Friday, February 22, 2008
As a roaming user; I tend to switch from desktop regularly and most of these desks are (semi-) public. The last thing on my mind is signing-in each time I want to read a forum. Lots of forums with RSS-feeds, lots of stuff to read. Lots of signing-in if I were to post a reaction each time. One should not use the same password for each securable, so this leaves a lot to be remembered.
One of the most obvious variable is the value of your forum to the readers. Second perhaps a filter, since Off Topic posts do not add much to the discussion. You could omit publishing posts with certain keywords and have the moderators add new keywords for anything offensive.
I'm registered on the MSDN-forums since it doesn't require me to remember my username. It just requires an antique hotmail-account. The forums there allow me to ask stupid questions and get smart answers - with a not-too-intrusive registrationsystem. Once signed in, I can use almost every passport enabled website out there. Same goes for the GMail-account.
There's also OpenID, off course.
Last variable perhaps is the public itself: the reactions you get are those of your audience.
I found the stupidest thing in the world recently: a forum that not only requires registration to post, but also requires registration just to search the archives! You can bet that is not a community I'm hurrying to join.
Nope, I've seen plenty of web forums that do and don't require registration. And it seems there are three types of forum: places that require registration and have crap communities, places that don't require registration and have crap communities, and places that don't require registration and have great communities. I honestly don't think I've ever seen a place that required registration and had a great community.
Sunday, February 24, 2008
No registration means no reputation, and no reputation means no reputation to protect. Look at wikipedia - the articles are some of the best signal-to-noise (considering they are written guys who would otherwise be trolling slashdot) on the net, while the discussion boards ...
Monday, February 25, 2008
Wikipedia is a bad example for "registration required". It allows unregistered edits.
Monday, February 25, 2008
"No registration means no reputation, and no reputation means no reputation to protect."
Untrue. I'm not registered here and still my reputation is important to me.
Without registration it's easier for other people to *pretend* that they are me, that's true. They could also pretend to be me if registration was required.
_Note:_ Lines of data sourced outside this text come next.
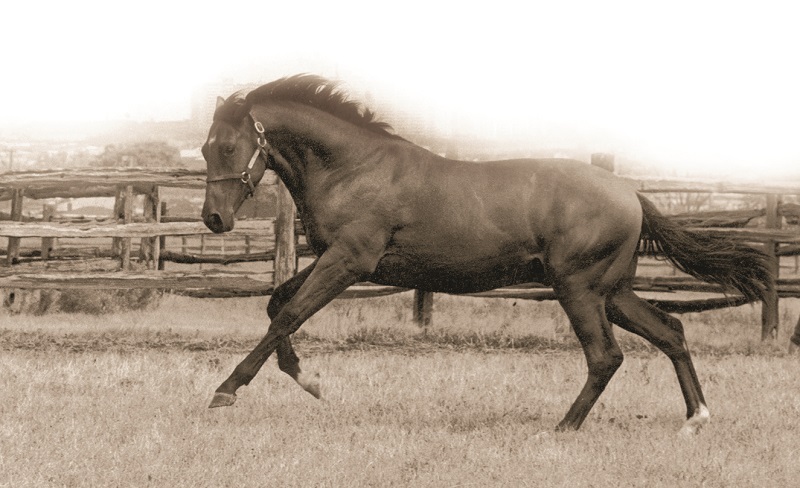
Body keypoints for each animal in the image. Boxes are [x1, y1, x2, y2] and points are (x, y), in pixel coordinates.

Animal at [201, 74, 774, 435]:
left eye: (228, 147)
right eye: (205, 148)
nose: (214, 220)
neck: (352, 168)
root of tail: (631, 194)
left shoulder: (349, 262)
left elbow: (289, 315)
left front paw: (225, 392)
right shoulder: (332, 259)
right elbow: (277, 305)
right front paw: (312, 382)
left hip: (579, 289)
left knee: (606, 356)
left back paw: (563, 427)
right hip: (612, 291)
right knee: (670, 331)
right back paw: (696, 419)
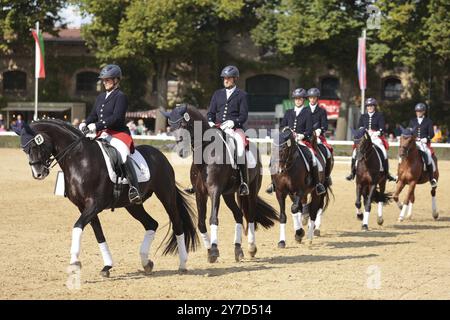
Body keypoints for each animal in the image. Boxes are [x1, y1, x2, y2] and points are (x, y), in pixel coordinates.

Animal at [14, 120, 197, 278]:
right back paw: (146, 262)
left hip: (166, 196)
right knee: (151, 224)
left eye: (36, 144)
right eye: (24, 149)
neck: (79, 159)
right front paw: (107, 266)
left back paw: (182, 264)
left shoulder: (95, 204)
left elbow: (77, 226)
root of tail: (159, 155)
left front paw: (74, 262)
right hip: (133, 205)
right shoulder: (84, 207)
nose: (38, 173)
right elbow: (98, 234)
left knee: (177, 224)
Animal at [162, 105, 278, 262]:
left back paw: (251, 248)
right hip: (228, 195)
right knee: (238, 215)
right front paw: (209, 251)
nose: (181, 152)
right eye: (171, 128)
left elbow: (213, 218)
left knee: (251, 215)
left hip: (252, 191)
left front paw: (214, 250)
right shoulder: (200, 193)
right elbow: (201, 222)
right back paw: (238, 249)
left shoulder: (214, 191)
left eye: (184, 125)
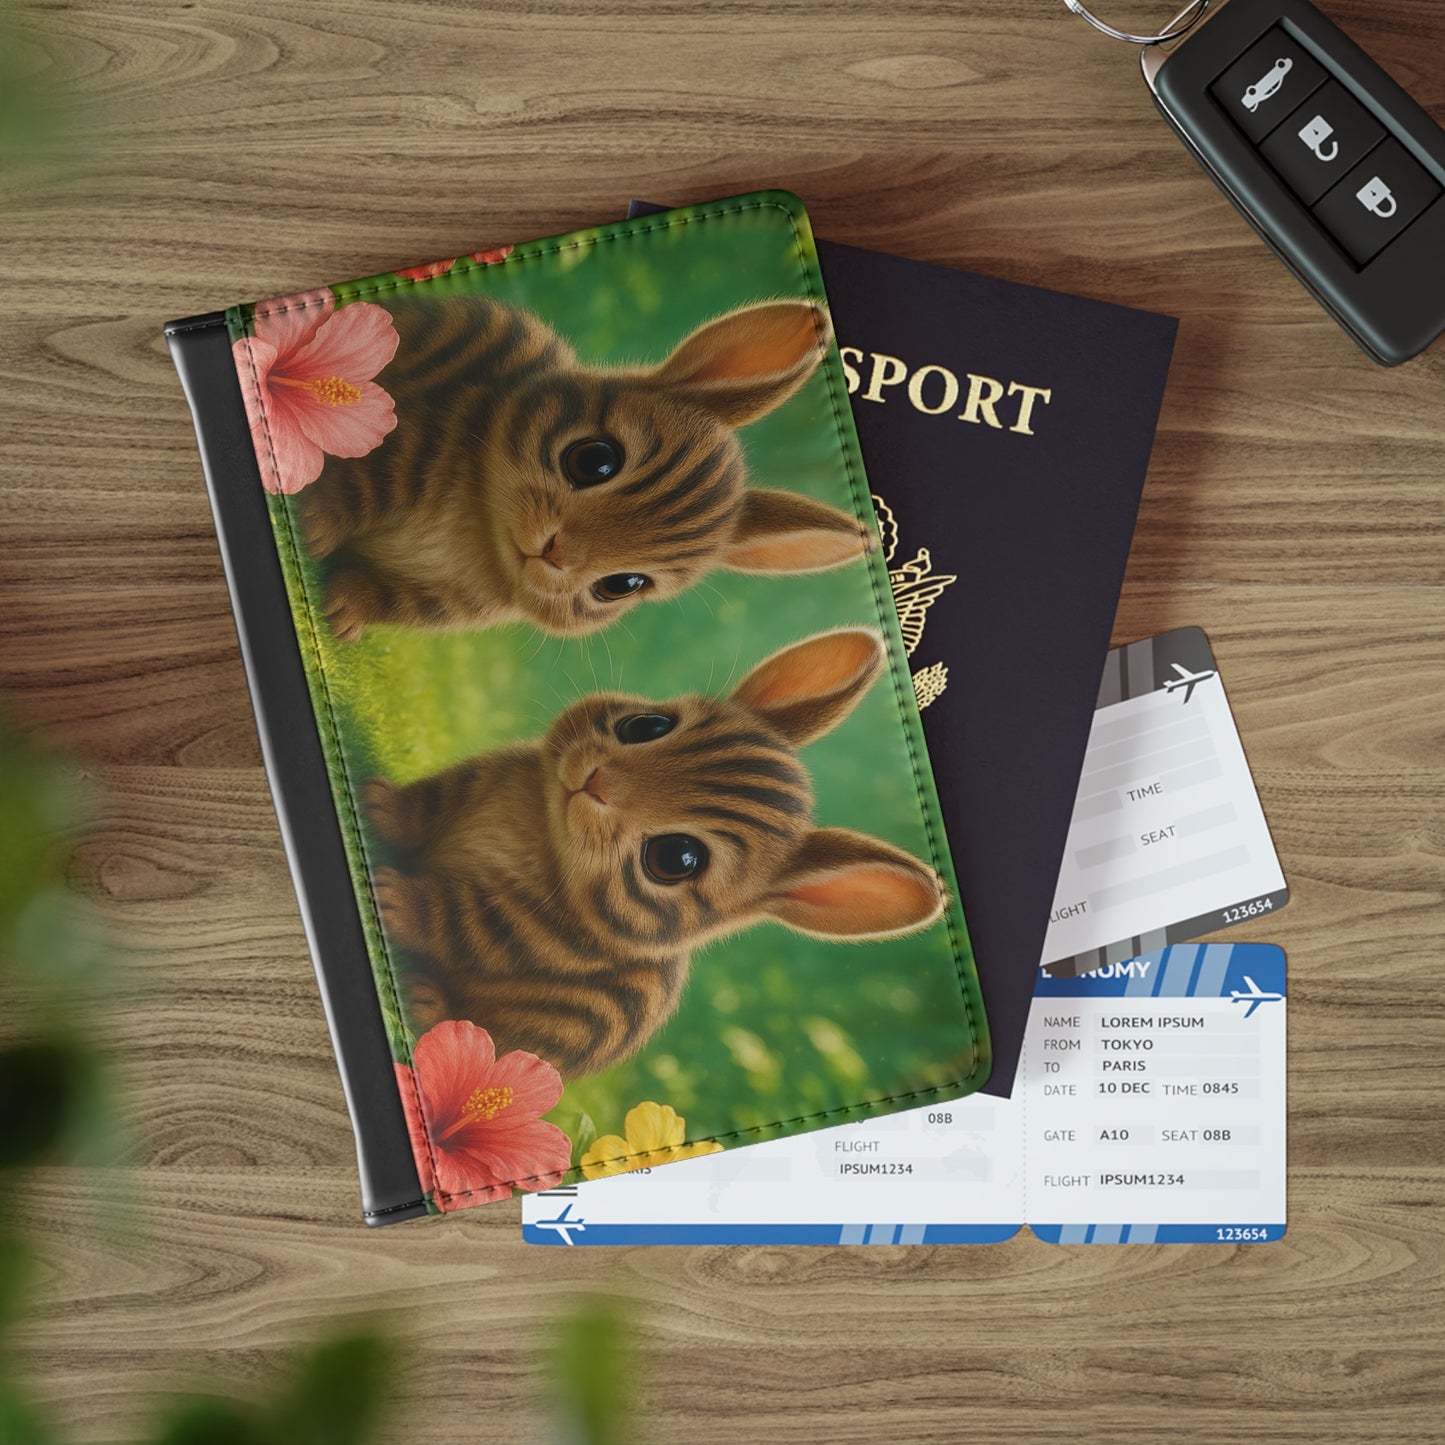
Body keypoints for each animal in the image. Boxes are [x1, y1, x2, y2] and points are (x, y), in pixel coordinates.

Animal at [298, 294, 874, 641]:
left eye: (623, 585)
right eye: (595, 461)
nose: (555, 553)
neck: (479, 539)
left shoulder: (448, 604)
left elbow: (386, 599)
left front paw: (346, 611)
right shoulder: (407, 446)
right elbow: (355, 487)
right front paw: (314, 524)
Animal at [362, 626, 946, 1076]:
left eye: (677, 858)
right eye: (648, 725)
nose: (595, 780)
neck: (543, 830)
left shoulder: (542, 932)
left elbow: (459, 919)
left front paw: (392, 897)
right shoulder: (476, 781)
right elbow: (423, 807)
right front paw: (378, 806)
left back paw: (424, 999)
At least this forum leaves me the option; I can register if I want to (whatever the reason is) and I can decide not to register (whatever reason).
Also, the "advantages of registration" (not being "impersonated" by anyone else; being able to "star" your favorite threads...) are not the point discussed here. The point is if registration is optional or required, hence, if there can be a positive value from allowing unregistered contributions.
Wednesday, February 27, 2008
That is very interesting information. I would have thought requiring registration would eliminate a lot of the low quality posts. If the anonymous posts were manually verified before posting, it should eliminate spam. I would think some professionals would probably not post because of the registration process. That is hard to believe but the results are very interesting.